▶ **GOAL OF THE EXERCISE**: Pull every line containing the word "Solicita" from the records.

▶ **TASK MATERIAL**:
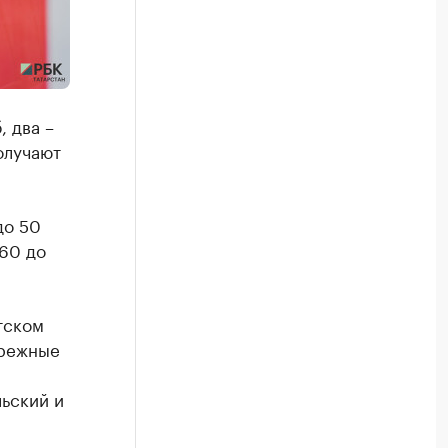
 два –
олучают
до 50
 60 до
атском
ережные
ьский и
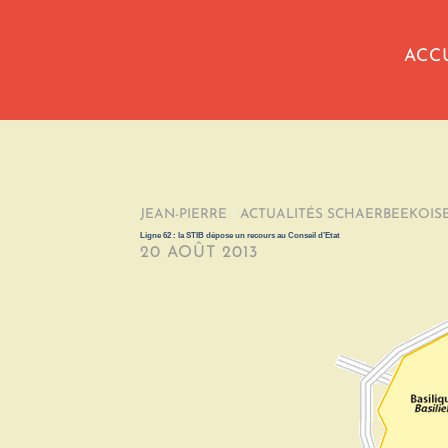
ACC
JEAN-PIERRE
/
ACTUALITÉS SCHAERBEEKOIS
Ligne 62 : la STIB dépose un recours au Conseil d’Etat
20 AOÛT 2013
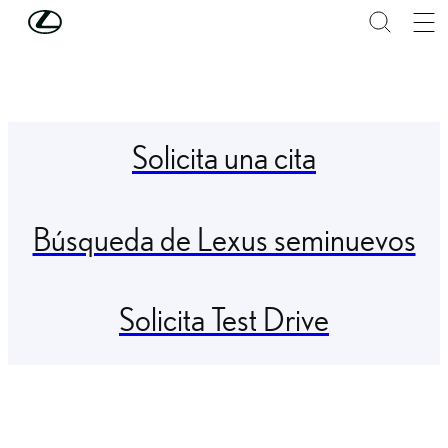
Skip to Main Content
(Press Enter)
Solicita una cita
Búsqueda de Lexus seminuevos
Solicita Test Drive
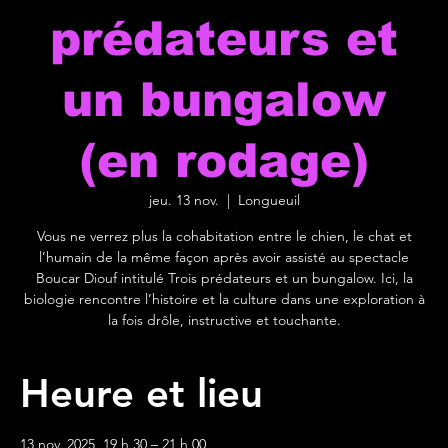
prédateurs et
un bungalow
(en rodage)
jeu. 13 nov.
  |  
Longueuil
Vous ne verrez plus la cohabitation entre le chien, le chat et
l’humain de la même façon après avoir assisté au spectacle
Boucar Diouf intitulé Trois prédateurs et un bungalow. Ici, la
biologie rencontre l’histoire et la culture dans une exploration à
la fois drôle, instructive et touchante.
Heure et lieu
13 nov. 2025, 19 h 30 – 21 h 00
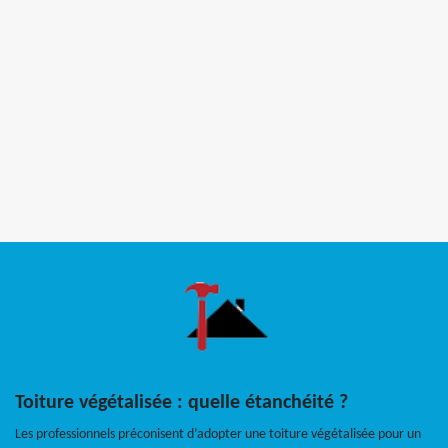
Toiture végétalisée : quelle étanchéité ?
Les professionnels préconisent d’adopter une toiture végétalisée pour un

▶ **RESPONSE AREA**:
Solicita una cita
Solicita Test Drive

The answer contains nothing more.